We started our drive home, Robert as usual had his hopes up far to high and continued to tell me he'd keep trying to find someone who'd tell us different. Again, this wasn't new. We have the exact same conversation every time we see a doctor. I always stay quiet and just agree but this is getting too much, he's just putting us through pain by doing this, I can't have children.
"Don't worry we'll find someo-"
"Rob stop" I sighed.
"What's wrong?"
"I don't want to see anyone else, I can't do this "
"Don't you want children with me?!" He cried.
"Of course I do, I always have!"
"Then why are you giving up?!"
"It hurts" I screamed at him, losing my temper. "It hurts so much Robert, you're killing me" He seem to soften at my words and he put his hand on my leg.
" Mia, I'm sorry we don't have to see anyone else if you don't want to, we will just keep trying ourselves, how about that?" He gave me a little smile and i saw the hope in his eyes.
" fine" I sighed, keeping my eyes on the road.
Silence filled the car so I turned the radio on.
" A young lady was attacked by a man today in London, this is the fifth attack this week.

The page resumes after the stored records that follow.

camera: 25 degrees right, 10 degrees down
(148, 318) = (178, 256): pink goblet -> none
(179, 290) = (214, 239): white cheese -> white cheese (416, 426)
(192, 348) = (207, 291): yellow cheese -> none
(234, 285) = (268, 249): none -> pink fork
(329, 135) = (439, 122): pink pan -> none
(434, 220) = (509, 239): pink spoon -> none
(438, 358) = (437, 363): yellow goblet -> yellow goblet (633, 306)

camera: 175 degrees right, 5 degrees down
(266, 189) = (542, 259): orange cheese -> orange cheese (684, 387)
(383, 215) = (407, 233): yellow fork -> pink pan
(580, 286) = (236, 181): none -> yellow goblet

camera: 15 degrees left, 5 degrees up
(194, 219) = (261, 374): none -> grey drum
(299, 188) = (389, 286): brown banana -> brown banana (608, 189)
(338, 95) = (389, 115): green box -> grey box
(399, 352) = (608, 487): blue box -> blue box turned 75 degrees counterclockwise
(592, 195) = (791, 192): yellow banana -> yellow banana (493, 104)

Officials say-"

" lets not listen to this, let's find some music" Rob quickly changed the channel on the radio, the song Toxic by Britney Spears came on. Robert has always tried to blanket me from the bad in the world. Anytime there's bad news on the tv, radio or anything like that he'll quickly turn it off or change the channel. He's been like this since high school, I say that like high school was decades ago. I'm only twenty four and Robs twenty five.

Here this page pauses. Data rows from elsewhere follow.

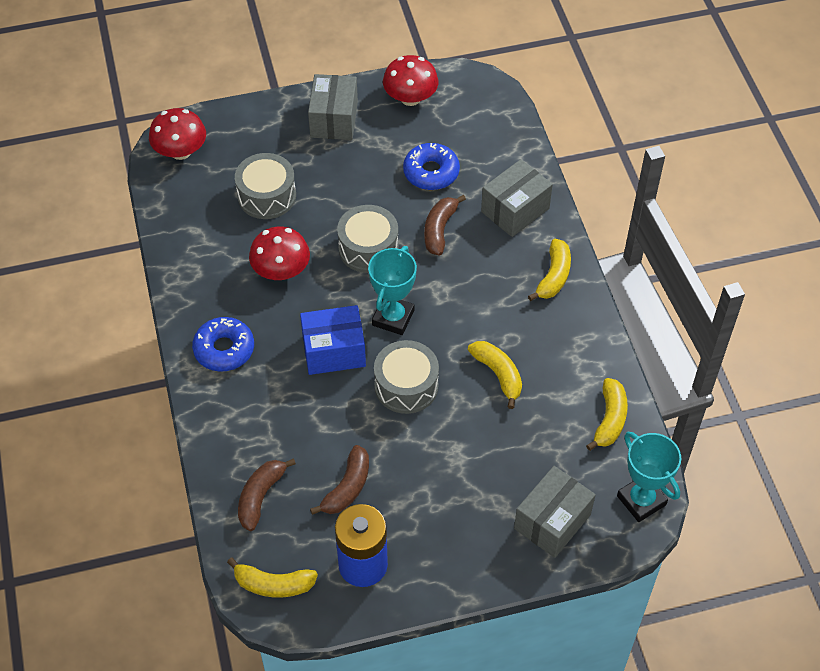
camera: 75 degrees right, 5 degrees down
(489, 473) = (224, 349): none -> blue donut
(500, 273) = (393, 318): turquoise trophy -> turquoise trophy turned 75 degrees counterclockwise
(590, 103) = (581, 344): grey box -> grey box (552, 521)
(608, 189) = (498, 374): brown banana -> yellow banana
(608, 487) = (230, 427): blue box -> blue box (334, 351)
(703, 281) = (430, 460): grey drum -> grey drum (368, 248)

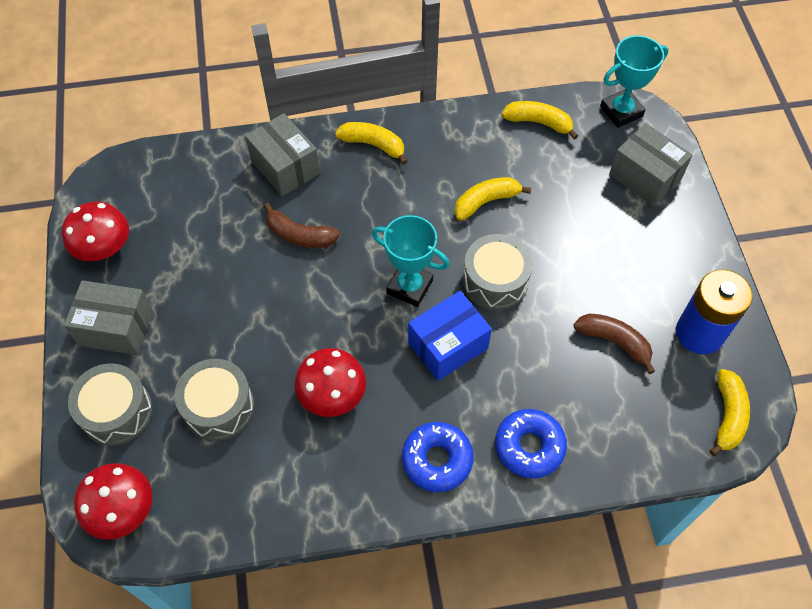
camera: 85 degrees left, 5 degrees up
(260, 496) = (627, 425): brown banana -> none
(334, 351) = (448, 345): blue box -> blue box turned 60 degrees clockwise
(368, 248) = (314, 304): grey drum -> grey drum (116, 412)
(431, 172) = (219, 236): blue donut -> blue donut (529, 446)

Either way, there has been quite a few attack reports lately. It's starting to get scary, they think it's some virus that's made people ill. Hopefully I won't get it, I have quite a good immune system.

7:46pm —

I've always loved baths and showers, They are my happy place. After everything that happened today I needed a bath. We've only been home around an hour or two and I needed to relax. I had to be up for stupid o'clock in the morning for work.

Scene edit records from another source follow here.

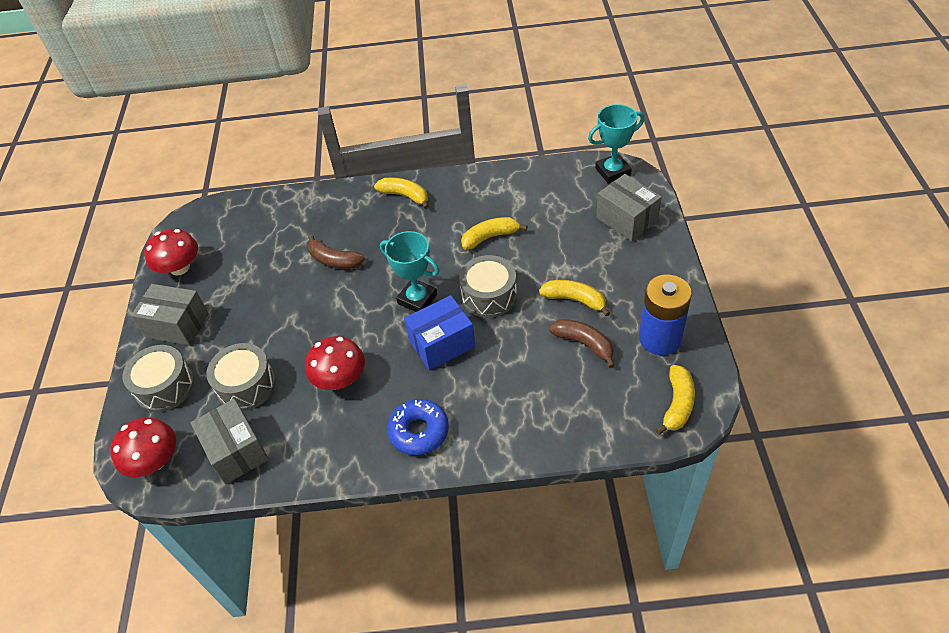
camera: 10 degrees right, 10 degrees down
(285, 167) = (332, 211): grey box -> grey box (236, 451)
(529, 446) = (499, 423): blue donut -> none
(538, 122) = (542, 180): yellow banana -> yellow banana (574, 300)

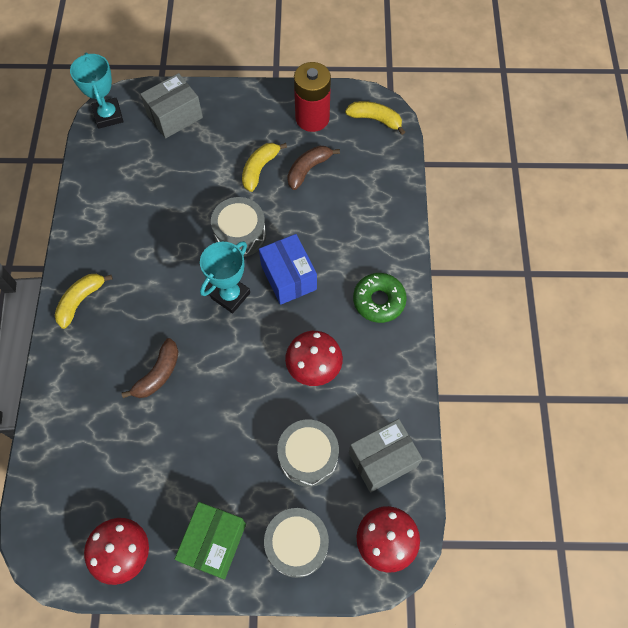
camera: 90 degrees left, 15 degrees up
(177, 325) = (214, 543): grey box -> green box
(419, 431) = (379, 301): blue donut -> green donut
(490, 237) = (165, 226): yellow banana -> none
(660, 338) = (312, 118): blue battery -> red battery

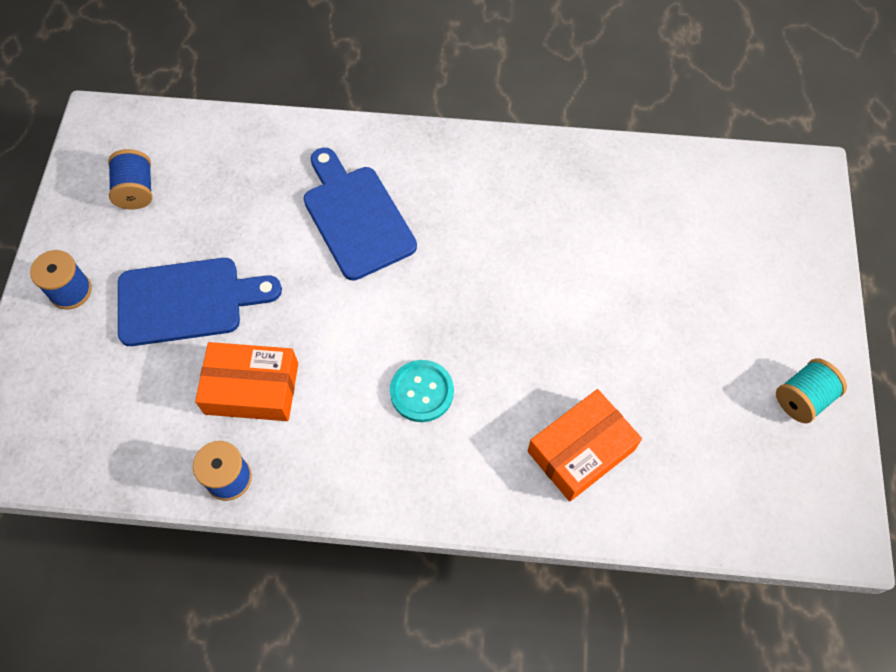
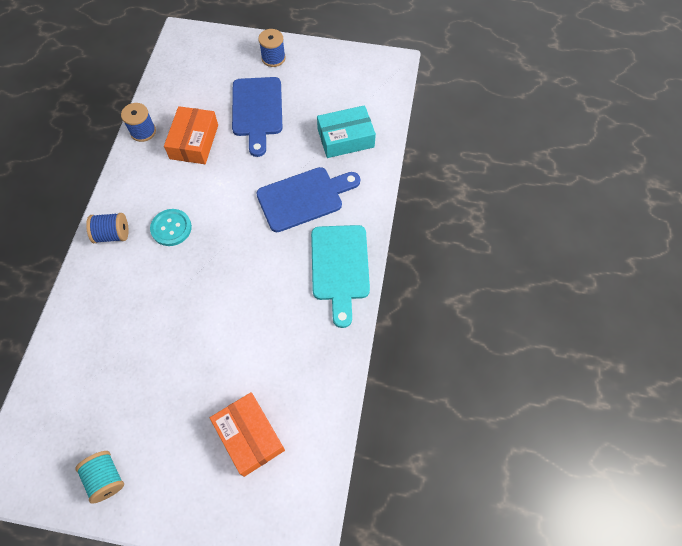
camera: 95 degrees right, 0 degrees up
(136, 191) = (338, 84): blue spool -> blue spool (112, 234)
(246, 173) = (345, 138): none -> turquoise box
(465, 164) = (340, 267): none -> turquoise cutting board
(581, 450) = (109, 316): orange box -> orange box (249, 436)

I filled the bath with boiling hot water and bubbles, lots of bubbles! I started undressing, I stopped at my underwear and looked at myself in the mirror. My dirty blonde hair reached just pass my shoulders, it was at that awkward hair stage. My eyes were light green and light freckles covered my nose. I wasn't exactly pretty but I wasn't ugly either. I was okay. I looked rough at the moment actually, under stress. I had some dark under eyes at the moment that no concealer could save. All this stress over my fertility was draining me.
I continued to undress and got into my boiling, bubbly bath. I needed this.